Remember the Post Left? If you didn’t live on Twitter between 2019 and 2022 then the answer is almost certainly “no.” But if you did, then you probably have vague memories of an extremely online faction of conservatives that centered around struggling academics like Angela Nagle, aspiring pundits like Aimee Terese, and rising podcasters like Anna Khachiyan. You might even remember some of its satellite podcasts and publications like The Good Ol Boyz and The Bellows. Even if you knew who they were, however, you probably found them confusing: who are all of these Republicans, why are they pretending to be Marxists, and why are they specifically obsessed with crushing American socialism?
As it turns out, none of these questions really matter. The Post Left never really expanded beyond its niche Twitter presence, and even that collapsed by 2022. It never developed a coherent or influential politics, and all of its major figures have either receded from view or been wholly absorbed by Republican media.
You wouldn’t know that, however, by reading The Death of the Post Left — its embarrassingly self-aggrandizing eulogy published today in Compact. To hear it from author Oliver Bateman, his glorified groupchat was actually a “subculture” that held the “promise of forging a class-driven populism.” It even inspired “post-left-flavored overtures” from Donald Trump himself, who “tried to co-opt some themes associated with the post-left”. Online has a long and hilarious tradition of publishing overblow profiles and memoirs about media microcliques like Shakesville and The Intellectual Dark Web; few imagine themselves on the cusp of uniting the left and right in a working class revolution.
For most who remember it, the real story of the Post Left is fairly unambiguous. Because of the brutal campaign Hillary Clinton had waged against socialists in the 2016 Democratic primaries — revolving as it did around cynical accusations of bigotry — socialist media at the time was understandably focused on defanging those attacks.

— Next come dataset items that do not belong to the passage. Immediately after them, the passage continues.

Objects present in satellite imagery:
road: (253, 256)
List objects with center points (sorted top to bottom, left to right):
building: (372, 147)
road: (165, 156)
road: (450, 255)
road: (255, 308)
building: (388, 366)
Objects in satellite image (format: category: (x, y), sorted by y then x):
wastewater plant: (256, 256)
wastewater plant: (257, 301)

This meant revisiting the old Marxist critiques of identitarianism, which one can find back then in the writing of pundits like Matt Bruenig, Conor Kilpatrick, and yours truly, or in the polemic of media personalities like the Chapo Trap House crew or Katie Halper. At first, most of the people who would come to be associated with the Post Left were on board with this project, and if you look back you can still find figures like Terese and Khachiyan glowingly recommending the work of socialists.

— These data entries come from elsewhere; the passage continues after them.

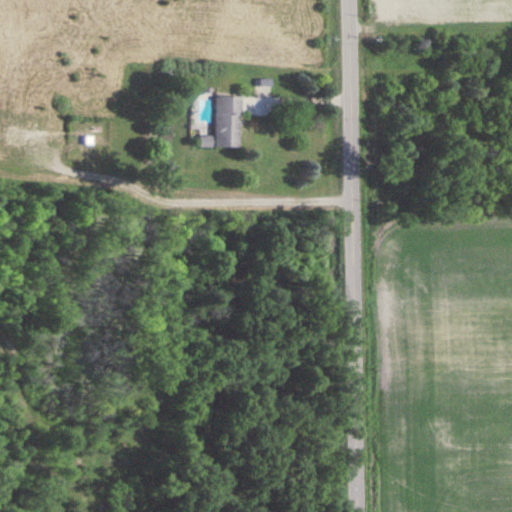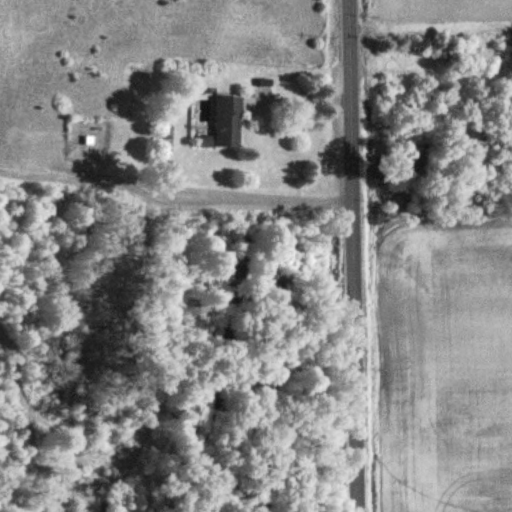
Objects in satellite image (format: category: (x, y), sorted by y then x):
building: (459, 58)
road: (299, 98)
building: (227, 122)
road: (354, 255)
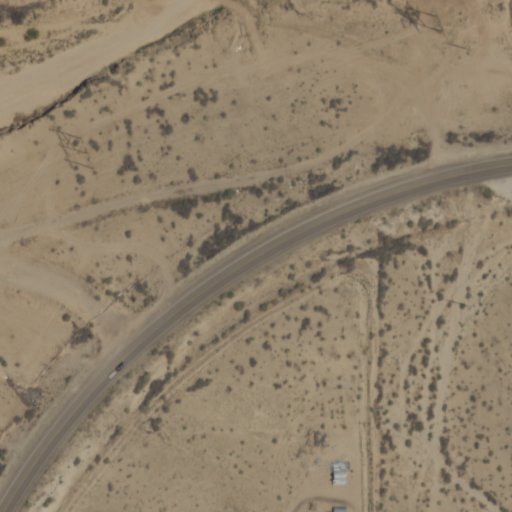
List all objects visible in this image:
power tower: (435, 17)
power tower: (87, 152)
road: (217, 279)
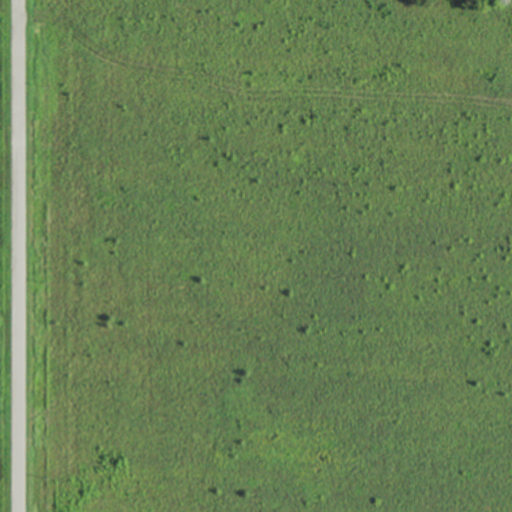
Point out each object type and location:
road: (16, 256)
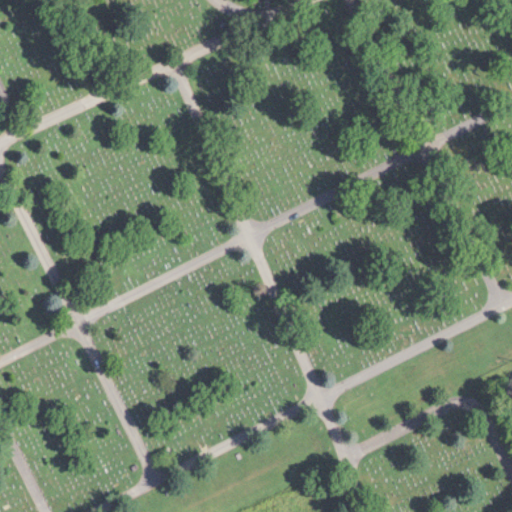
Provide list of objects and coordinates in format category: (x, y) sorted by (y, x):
park: (256, 256)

But then came an episode that Bateman touches on as well: the infamous Cancellation of Angela Nagle. As he recalls it, she was “exiled from mainstream progressive circles” and “bitterly attacked by leftists” for writing her “Left Case Against Open Borders.” The truth, as I’ve noted in the past, was far more mundane: liberal denounced her, some leftists did too, and others defended her. Far from representing some profound moment of ideological crisis for the ideological left, Nagle’s cancellation was really just the sort of internet flamewar dogpile that most socialists experience on a regular basis. But as we’ve seen from thin-skinned media figures ranging from Lee Fang to Matt Taibbi, a dogpile is never just a dogpile when a media figure is at the bottom. It has to be a world-historical catastrophe and a moment of soul-searching and moral reckoning for the nation, an inflection point where one’s former principles and values have to be completely abandoned, inevitably followed by a breathlessly circulated essay on Why I Left The Left.

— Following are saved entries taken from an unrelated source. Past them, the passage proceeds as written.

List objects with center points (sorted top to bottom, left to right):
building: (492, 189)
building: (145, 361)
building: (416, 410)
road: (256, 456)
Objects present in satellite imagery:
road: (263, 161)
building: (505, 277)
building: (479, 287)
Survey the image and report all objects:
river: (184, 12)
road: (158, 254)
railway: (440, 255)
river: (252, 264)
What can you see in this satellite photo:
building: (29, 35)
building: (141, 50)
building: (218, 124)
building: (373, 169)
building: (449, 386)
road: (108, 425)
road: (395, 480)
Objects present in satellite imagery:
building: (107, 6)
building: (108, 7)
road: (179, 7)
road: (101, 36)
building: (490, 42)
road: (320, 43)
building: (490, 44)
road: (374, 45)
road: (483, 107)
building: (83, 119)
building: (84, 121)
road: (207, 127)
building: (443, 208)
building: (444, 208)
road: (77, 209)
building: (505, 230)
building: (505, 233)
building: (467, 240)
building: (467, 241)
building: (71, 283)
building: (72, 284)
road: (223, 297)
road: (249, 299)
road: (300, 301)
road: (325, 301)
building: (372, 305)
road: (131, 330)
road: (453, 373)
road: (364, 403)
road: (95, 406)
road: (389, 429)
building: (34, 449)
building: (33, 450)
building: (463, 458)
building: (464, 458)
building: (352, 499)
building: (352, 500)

Nagle’s spiral was typical. Bateman concedes that she “wound up being invited onto more and more right-wing spaces” as if by happenstance, but that’s not how it worked at all: Nagle was feted by the right because she was willing to roll out increasingly demented attacks on socialists. On Tucker Carlson’s show she took cheap shots at DSA convention nerds; in The Lamp she repeated sleazy lies about Black Lives Matter organizers from Breitbart. The notion that she was being goaded into all of this is hard to reconcile with the fact that she had closed down her Twitter account, which for 90% of her critics meant that she ceased to exist. What really happened is that Nagle found one of the easiest and most lucrative media niches there is: left apostate.
Bateman seems to be vaguely aware that something like this happened — he admits that the Post Left “drifted steadily rightward under the gravitational pull of higher-profile conservative media” with “its own media platforms and big donors.” What he can’t seem to admit is that this is precisely what the left said was happening all along. Neither can he admit that “the core post-left critique of identity politics,” insofar as it was actually defensible, was really just the same thing Bernie Bros had been saying since 2016. The only innovation on this pundits like Terese and Khachiyan ever came up with was to betray class-first politics for a pathetic indulgence in cartoonish performative bigotry.
It is fitting that Compact published a Post Leftist’s memoir of the Post Left written entirely in the third person. From Bateman to managing editor Geoff Shullenberger to founder Sohrab Ahmari to a good half of its past contributors, Compact is overrun with Very Respectable Right Populists who want you to forget their own role in the Post Left. They might, but socialists will not.